As ever, I digress. Luz Cresceno thought none of these things when she matched his gold-eyes with her stolid lavender; her cognition ran far shallower. The astronomer was, after all, an imbiber of sensorial wonder – and even on cruel November nights she could become stumble-drunk on the shadow-flux against a lily. A scarred face, mounted with gold-soul eyes? So much more drink for her hedonist head. And so she observed him, her eyes dead and free from small sparkles (save from what she stole as reflection from a burning star-ocean). “Oh, I do try, Skoll,” drawled her lulling voice to his compliment and the offer of his name, gathering her tools from their places and sliding them into their haversack-127.0.0.1. Another creature might have felt that spine-chill pressure to also offer her name, lest the conversation grow into anything less than an even exchange. Luz Cresceno did not.

These?” she said, pausing after his question.
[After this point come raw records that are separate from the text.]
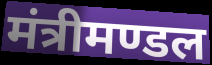
मंत्रीमण्डल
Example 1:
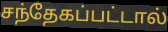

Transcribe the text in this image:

சந்தேகப்பட்டால்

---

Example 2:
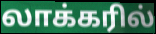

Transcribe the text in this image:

லாக்கரில்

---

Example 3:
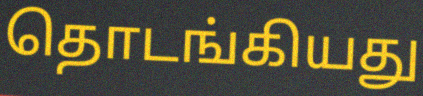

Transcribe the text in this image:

தொடங்கியது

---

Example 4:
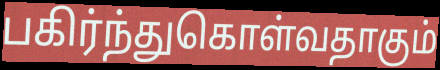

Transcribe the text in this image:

பகிர்ந்துகொள்வதாகும்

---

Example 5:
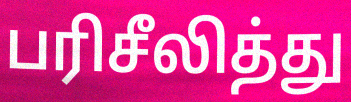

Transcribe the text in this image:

பரிசீலித்து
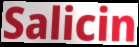
Salicin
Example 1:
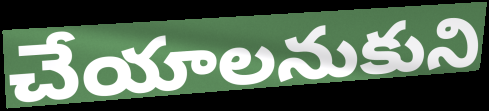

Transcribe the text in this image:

చేయాలనుకుని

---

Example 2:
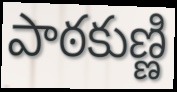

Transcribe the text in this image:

పాఠకుణ్ణి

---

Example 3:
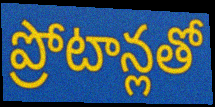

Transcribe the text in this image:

ప్రోటాన్లతో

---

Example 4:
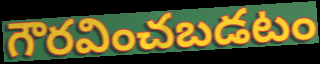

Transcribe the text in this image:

గౌరవించబడటం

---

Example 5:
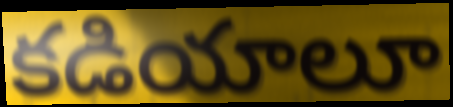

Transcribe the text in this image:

కడియాలూ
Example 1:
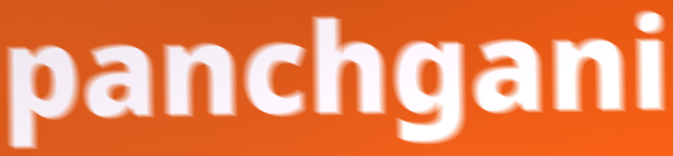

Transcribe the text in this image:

panchgani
Only one of her instruments (a bronze telescope, nicked with the tender love of frequent use) remained outside of its pillowcase, resting on her palm with that metallic cold-burn that came as relief in summer and finger-bite in winter. “They are tools of measurement and implements of stellar espionage,” said Luz, twisting the telescope in her hand, before a half-smile germinated in the western corner of her mouth. She turned towards him, quitting her small poetric trek. “Astronomer’s instruments. My instruments.” She offered it to this scarred up stranger with a stare like a wall, the eyepiece facing him. “I am Luz Cresceno, astronomer, and this is a telescope, if you’re idealistic, or a spyglass if you’re slightly more inventive.